10. Modality / B. Possibility / 9. Counterfactuals
A counterfactual antecedent commands the redescription of a selected moment [Maudlin]
     Full Idea: The purpose of the antecedent of a counterfactual is to provide instructions on how to pick a Cauchy surface (pick a moment in time) and how to generate an altered description of that moment. It is more of a command than an indicative sentence.
     From: Tim Maudlin (The Metaphysics within Physics [2007], 1.5)
     A reaction: Quite plausible, but the antecedent might contain no description. 'If things had gone differently, we wouldn't be in this mess'. The antecedent might be timeless. 'If pigs had wings, they still wouldn't fly'.
12. Knowledge Sources / B. Perception / 5. Interpretation
Research shows perceptual discrimination is sharper at category boundaries [Murphy]
     Full Idea: Goldstone's research has shown how learning concepts can change perceptual units. For example, perceptual discrimination is heightened along category boundaries.
     From: Gregory L. Murphy (The Big Book of Concepts [2004], Ch.13)
     A reaction: [Goldstone 1994, 2000] This is just the sort of research which throws a spanner into the simplistic a priori thinking of many philosophers.
14. Science / C. Induction / 1. Induction
Induction is said to just compare properties of categories, but the type of property also matters [Murphy]
     Full Idea: Most theories of induction claim that it should depend primarily on the similarity of the categories involved, but then the type of property should not matter, yet research shows that it does.
     From: Gregory L. Murphy (The Big Book of Concepts [2004], Ch. 6)
     A reaction: I take this to be good empirical support for Gilbert Harman's view that induction is really inference to the best explanation. The thought (which strikes me as obviously correct) is that we bring nested domains of knowledge to bear in induction.
Induction leaps into the unknown, but usually lands safely [Maudlin]
     Full Idea: Induction is always a leap beyond the known, but we are constantly assured by later experience that we have landed safely.
     From: Tim Maudlin (The Metaphysics within Physics [2007], 2.5)
     A reaction: Not philosophically very interesting, but a nice remark for capturing the lived aspect of inductive thought, as practised by the humblest of animals.

Directives:
A. Condense the paragraph of the philosophy excerpt that begins "Full Idea: The purpose of the antecedent" into one shorter sentence, keeping its main points.
B. Summarize the philosophy excerpt in two sentences.
The listing is separate material and has no connection to the philosophy excerpt.

Data supplied:
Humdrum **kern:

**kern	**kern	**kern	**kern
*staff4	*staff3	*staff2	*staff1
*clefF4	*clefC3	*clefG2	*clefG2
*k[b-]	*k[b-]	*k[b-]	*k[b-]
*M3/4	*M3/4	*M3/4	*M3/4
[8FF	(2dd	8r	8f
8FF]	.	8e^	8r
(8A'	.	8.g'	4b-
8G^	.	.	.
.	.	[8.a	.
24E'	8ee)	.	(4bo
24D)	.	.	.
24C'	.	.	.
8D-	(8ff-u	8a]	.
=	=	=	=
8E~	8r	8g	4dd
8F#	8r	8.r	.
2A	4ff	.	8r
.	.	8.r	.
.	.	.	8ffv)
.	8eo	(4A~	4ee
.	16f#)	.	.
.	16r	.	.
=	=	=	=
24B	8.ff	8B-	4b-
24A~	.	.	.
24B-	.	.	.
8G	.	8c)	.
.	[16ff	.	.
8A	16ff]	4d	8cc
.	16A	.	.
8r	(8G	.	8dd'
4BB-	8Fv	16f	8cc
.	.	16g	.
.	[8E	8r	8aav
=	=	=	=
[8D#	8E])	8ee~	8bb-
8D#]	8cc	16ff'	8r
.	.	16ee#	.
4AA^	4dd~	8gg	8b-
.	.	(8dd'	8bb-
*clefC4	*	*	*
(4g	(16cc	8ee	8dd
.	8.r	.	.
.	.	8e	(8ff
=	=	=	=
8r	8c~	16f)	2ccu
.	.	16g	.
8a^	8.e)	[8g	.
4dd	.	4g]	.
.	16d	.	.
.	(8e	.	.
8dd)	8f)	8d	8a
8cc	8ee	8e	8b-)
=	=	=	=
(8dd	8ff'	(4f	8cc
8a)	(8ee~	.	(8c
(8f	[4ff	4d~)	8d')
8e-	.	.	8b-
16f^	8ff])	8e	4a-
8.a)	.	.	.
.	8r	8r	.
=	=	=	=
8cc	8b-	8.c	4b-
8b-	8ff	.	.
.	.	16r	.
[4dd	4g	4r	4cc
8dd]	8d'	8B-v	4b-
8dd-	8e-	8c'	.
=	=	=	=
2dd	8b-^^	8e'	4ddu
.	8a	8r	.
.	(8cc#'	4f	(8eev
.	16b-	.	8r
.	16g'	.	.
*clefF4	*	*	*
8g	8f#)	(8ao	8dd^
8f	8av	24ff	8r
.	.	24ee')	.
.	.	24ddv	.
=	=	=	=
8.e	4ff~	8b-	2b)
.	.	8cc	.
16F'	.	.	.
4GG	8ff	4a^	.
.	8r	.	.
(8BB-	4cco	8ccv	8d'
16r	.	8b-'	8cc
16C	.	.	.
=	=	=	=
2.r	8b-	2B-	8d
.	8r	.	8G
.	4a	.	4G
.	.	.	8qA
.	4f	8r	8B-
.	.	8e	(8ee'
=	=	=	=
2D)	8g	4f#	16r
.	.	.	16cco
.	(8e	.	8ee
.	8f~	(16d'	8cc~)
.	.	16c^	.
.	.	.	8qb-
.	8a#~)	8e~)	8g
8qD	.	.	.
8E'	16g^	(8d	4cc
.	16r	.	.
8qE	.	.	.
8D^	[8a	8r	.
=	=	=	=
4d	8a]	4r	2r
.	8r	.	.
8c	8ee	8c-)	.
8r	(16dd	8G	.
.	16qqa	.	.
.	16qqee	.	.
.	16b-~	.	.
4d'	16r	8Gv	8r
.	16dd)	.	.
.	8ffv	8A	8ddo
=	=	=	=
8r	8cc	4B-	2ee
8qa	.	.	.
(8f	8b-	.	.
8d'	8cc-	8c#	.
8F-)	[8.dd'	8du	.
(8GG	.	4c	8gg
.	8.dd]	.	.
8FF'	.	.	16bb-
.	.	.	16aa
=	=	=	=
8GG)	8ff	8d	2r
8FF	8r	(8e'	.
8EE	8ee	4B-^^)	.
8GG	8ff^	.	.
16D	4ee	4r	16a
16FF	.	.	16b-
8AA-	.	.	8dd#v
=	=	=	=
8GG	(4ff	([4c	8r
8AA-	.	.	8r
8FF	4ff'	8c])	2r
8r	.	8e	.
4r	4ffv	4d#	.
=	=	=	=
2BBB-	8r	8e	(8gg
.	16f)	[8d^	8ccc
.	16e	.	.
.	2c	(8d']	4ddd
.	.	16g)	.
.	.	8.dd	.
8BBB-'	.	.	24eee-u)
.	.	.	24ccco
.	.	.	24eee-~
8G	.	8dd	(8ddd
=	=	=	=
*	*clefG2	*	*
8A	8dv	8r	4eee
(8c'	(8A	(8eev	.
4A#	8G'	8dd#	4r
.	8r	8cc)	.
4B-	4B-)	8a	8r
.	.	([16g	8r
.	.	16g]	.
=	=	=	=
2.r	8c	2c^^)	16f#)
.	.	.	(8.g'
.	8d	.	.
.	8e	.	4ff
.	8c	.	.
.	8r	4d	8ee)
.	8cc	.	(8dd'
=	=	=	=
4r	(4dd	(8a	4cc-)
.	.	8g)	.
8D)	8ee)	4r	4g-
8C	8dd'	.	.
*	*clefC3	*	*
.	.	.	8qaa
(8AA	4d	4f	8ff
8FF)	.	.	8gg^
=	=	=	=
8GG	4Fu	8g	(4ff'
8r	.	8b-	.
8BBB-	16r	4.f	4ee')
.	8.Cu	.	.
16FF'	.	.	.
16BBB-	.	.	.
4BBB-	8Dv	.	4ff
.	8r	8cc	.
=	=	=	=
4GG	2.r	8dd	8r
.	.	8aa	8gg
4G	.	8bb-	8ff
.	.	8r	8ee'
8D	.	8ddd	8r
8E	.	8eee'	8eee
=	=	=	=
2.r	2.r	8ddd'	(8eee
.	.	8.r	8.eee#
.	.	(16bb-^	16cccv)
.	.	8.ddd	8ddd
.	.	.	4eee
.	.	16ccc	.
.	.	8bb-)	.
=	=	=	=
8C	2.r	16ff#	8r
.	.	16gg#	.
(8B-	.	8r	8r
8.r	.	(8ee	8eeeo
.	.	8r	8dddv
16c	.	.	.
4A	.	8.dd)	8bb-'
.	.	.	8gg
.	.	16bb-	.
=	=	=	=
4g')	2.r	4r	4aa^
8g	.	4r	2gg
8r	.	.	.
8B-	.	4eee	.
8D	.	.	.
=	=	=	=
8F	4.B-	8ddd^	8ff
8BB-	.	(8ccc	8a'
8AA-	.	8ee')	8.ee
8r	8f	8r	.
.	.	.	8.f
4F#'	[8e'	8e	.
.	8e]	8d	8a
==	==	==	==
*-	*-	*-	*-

Results by task:
A. A counterfactual's antecedent gives instructions for picking a Cauchy surface, or moment in time, and for producing an altered description of it, so it works more like a command than an indicative sentence.

B. Maudlin treats the antecedent of a counterfactual as a command to pick a moment and redescribe it, and he calls induction a leap beyond the known that later experience usually shows has landed safely. Murphy reports Goldstone's research showing that perceptual discrimination is sharper at category boundaries, and he notes that research shows the type of property matters in induction, not only the similarity of the categories.